Caracas has been hosting a music festival in the last few days, courtesy of the Mayor of western Caracas (Libertador Municipality) Jorge Rodríguez. The former CNE president/Vice-President/head of both Chavez & Maduro’s recent presidential campaigns has made this a pet project of his.
Suena Caracas isn’t your traditional festival in the style of Woodstock or Glastonbury. It takes place in multiple locations, and covers multiple music styles: from alternative rock to salsa to gaita (because December).
But the event has been filled with controversy since its announcement and one of the presentations is the talk of the town. Last weekend, the popular Venezuelan rock band Desorden Público took the stage and decided to present its new song “Everything is Normal”.
When criticizing the government, they were briefly censored by Avila TV, the Caracas-only station of the State Media System. But the song itself caused a split division inside the crowd as well, thanks to this timely lyric: “If they gonna keep on stealing, at least change the robbers”.
For the record, Desorden Público’s extensive repertoire includes politically-charged songs such as “Paralytic Politicians”, “Where’s the Future?” and “Valley of Bullets”. Nicolas Maduro surprisingly didn’t respond with insults but instead he “welcomed” the criticism, and told the band to keep up with their songs.
Going back to to the festival, the event has had its share of problems, which begn even before it started. For example, one of the main artists supposed to play in Suena Caracas were the local pop duo Chino & Nacho, who have quickly become international pop sensations. But hardcore Chavistas complained that they could not participate in the event because they showed support for the imprisoned Leopoldo Lopez on Twitter.
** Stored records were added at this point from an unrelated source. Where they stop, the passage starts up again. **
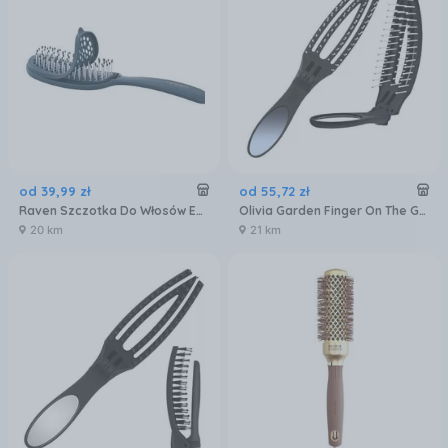
od
39
,
99
zł
od
55
,
72
zł
Raven Szczotka Do Włosów ESDW01G
Olivia Garden Finger On The Go składana szczotka do włosów z lustrem
20 km
21 km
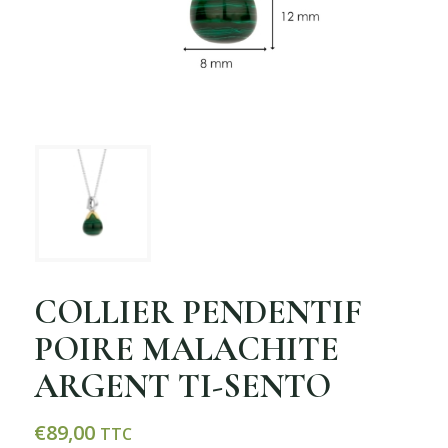
COLLIER PENDENTIF
POIRE MALACHITE
ARGENT TI-SENTO
€
89,00
TTC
Once Maduro himself got involved, it became just a matter of time before the duo was pulled off the list. Yet, they offered their own special concert in a smaller Caracas location to compensate.
But the biggest questions about the festival are two: first, how much did it cost? And second, who’s paying the bill?
According to this report from Agence France-Press (AFP), the money spent in Suena Caracas is around 27 million dollars, which comes from a special credit approved last month by the National Assembly. Jorge Rodriguez has denied such claims, saying that 95% of the money spent is in Bolivares (The festival isn’t free by the way, it charges for tickets). The opposition has decried the event, stating that the money could be better used for more urgent problems. Yet the central government is so pleased that they want to repeat the experience again next year… twice.
The original plans for Suena Caracas were more ambitious that the final result. This report from El Nacional hints that the organizers wanted American rock bands Pearl Jam and Foo Fighters to come. Funny that now, thanks to our economy, lack of security conditions, and the whole airline broohaha, foreign musicians are coming less and less to Venezuela. And with notable exceptions, the government is the only one capable of paying.
That’s simply a cultural hegemony – wasteful spending in order to keep its mythology alive, be it either with this festival or the alleged 50 million bucks that the famous Libertador movie with Edgar Ramirez cost (Variety said it, not me). And yes, we can also add to this the controversy with El Sistema and a new concert hall for my hometown – which we don’t really need. I don’t have any beef with El Sistema and I find its purpose noble. But that’s no excuse to avoid some needed scrutiny.
Culture and the arts are important for any society, but neither the state nor the private sector should have full control of it. Diversity is key.
We live in a time when anyone can put his/her works available for the world to see and/or hear. We can even help others to do the same thanks to things like Kickstarter and Patreon. That’s the power of choice. The state should help people embrace it, not block it or try to control it. If it does, it is no longer culture.